Directions for this task ▸ Search the records for the string "PIRI" and return each line that has it.

[[ Records for the exercise open ]]

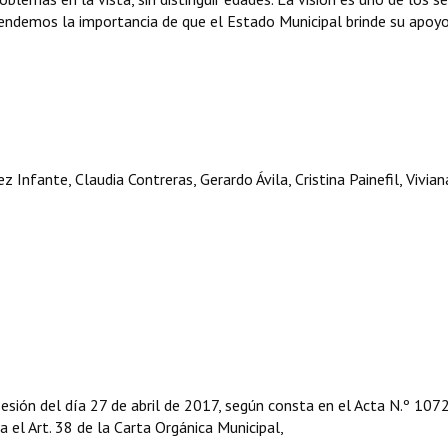
tendemos la importancia de que el Estado Municipal brinde su apoyo
nfante, Claudia Contreras, Gerardo Ávila, Cristina Painefil, Vivian
esión del día 27 de abril de 2017, según consta en el Acta N.º 1072
ga el Art. 38 de la Carta Orgánica Municipal,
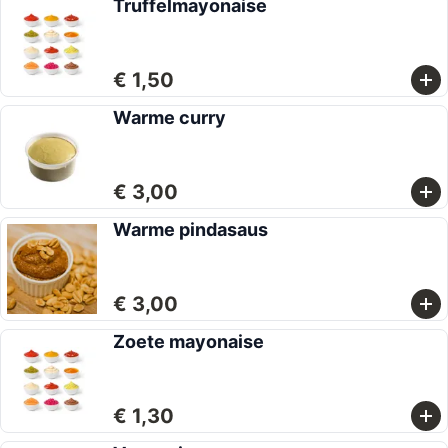
Truffelmayonaise
€ 1,50
Warme curry
€ 3,00
Warme pindasaus
€ 3,00
Zoete mayonaise
€ 1,30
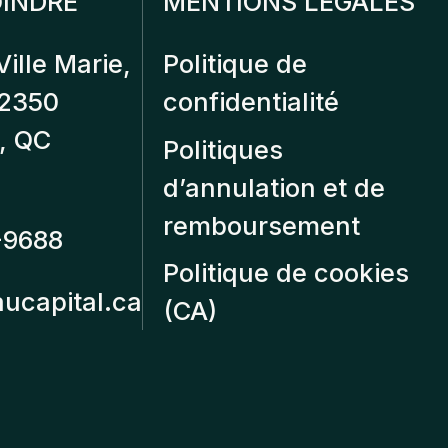
INDRE
MENTIONS LÉGALES
Ville Marie,
Politique de
12350
confidentialité
, QC
Politiques
d’annulation et de
remboursement
-9688
Politique de cookies
aucapital.ca
(CA)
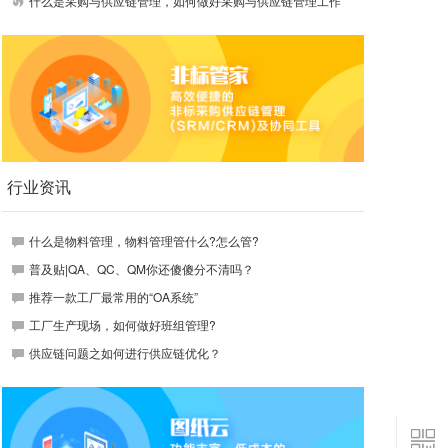
什么是采购与供应链管理，如何做好采购与供应链管理工作
行业资讯
什么是物料管理，物料管理管什么?怎么管?
普及贴|QA、QC、QM你还傻傻分不清吗？
推荐一款工厂最常用的“OA系统”
工厂生产现场，如何做好班组管理?
供应链问题之如何进行供应链优化？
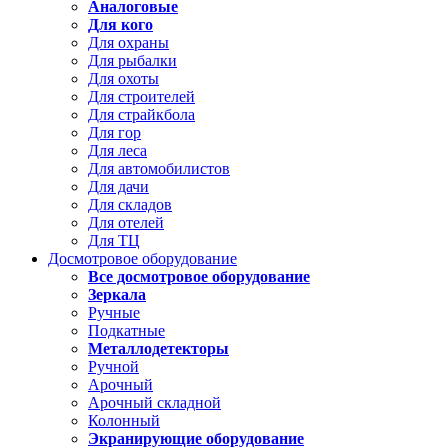
Аналоговые
Для кого
Для охраны
Для рыбалки
Для охоты
Для строителей
Для страйкбола
Для гор
Для леса
Для автомобилистов
Для дачи
Для складов
Для отелей
Для ТЦ
Досмотровое оборудование
Все досмотровое оборудование
Зеркала
Ручные
Подкатные
Металлодетекторы
Ручной
Арочный
Арочный складной
Колонный
Экранирующие оборудование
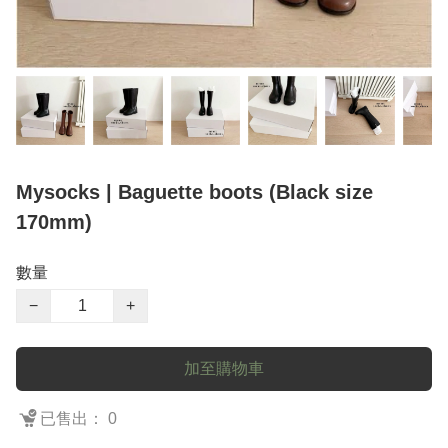
Mysocks | Baguette boots (Black size
170mm)
數量
−
+
加至購物車
已售出： 0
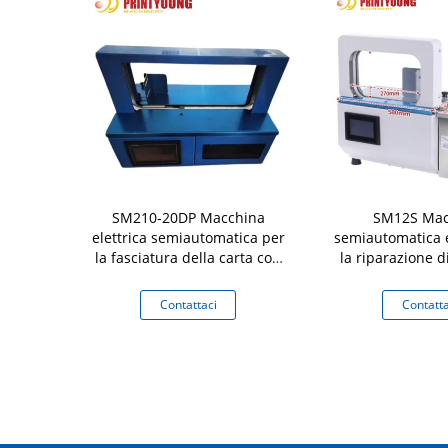
acchina di
SM210-20DP Macchina
SM12S Mac
ldo a stampa
elettrica semiautomatica per
semiautomatica e
le
la fasciatura della carta con
la riparazione d
cintura di imballaggio Facile
pellicole OPP per
da usare per tessili
scatola di carto
aci
Contattaci
Contatta
durat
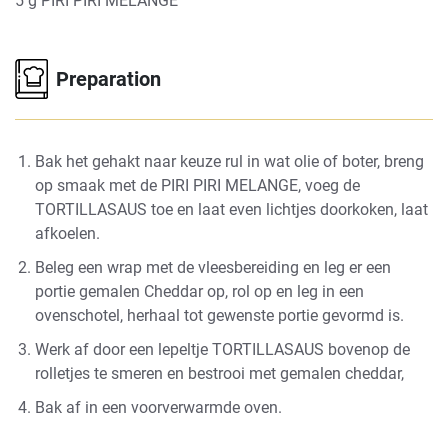
5 g PIRI PIRI MELANGE
Preparation
Bak het gehakt naar keuze rul in wat olie of boter, breng
op smaak met de PIRI PIRI MELANGE, voeg de
TORTILLASAUS toe en laat even lichtjes doorkoken, laat
afkoelen.
Beleg een wrap met de vleesbereiding en leg er een
portie gemalen Cheddar op, rol op en leg in een
ovenschotel, herhaal tot gewenste portie gevormd is.
Werk af door een lepeltje TORTILLASAUS bovenop de
rolletjes te smeren en bestrooi met gemalen cheddar,
Bak af in een voorverwarmde oven.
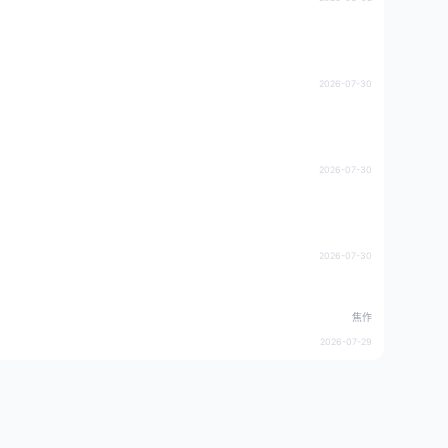
2026-07-30
2026-07-30
2026-07-30
焦作
2026-07-29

[[ Records for the exercise closed ]]

Your solution ▸
5 g PIRI PIRI MELANGE
op smaak met de PIRI PIRI MELANGE, voeg de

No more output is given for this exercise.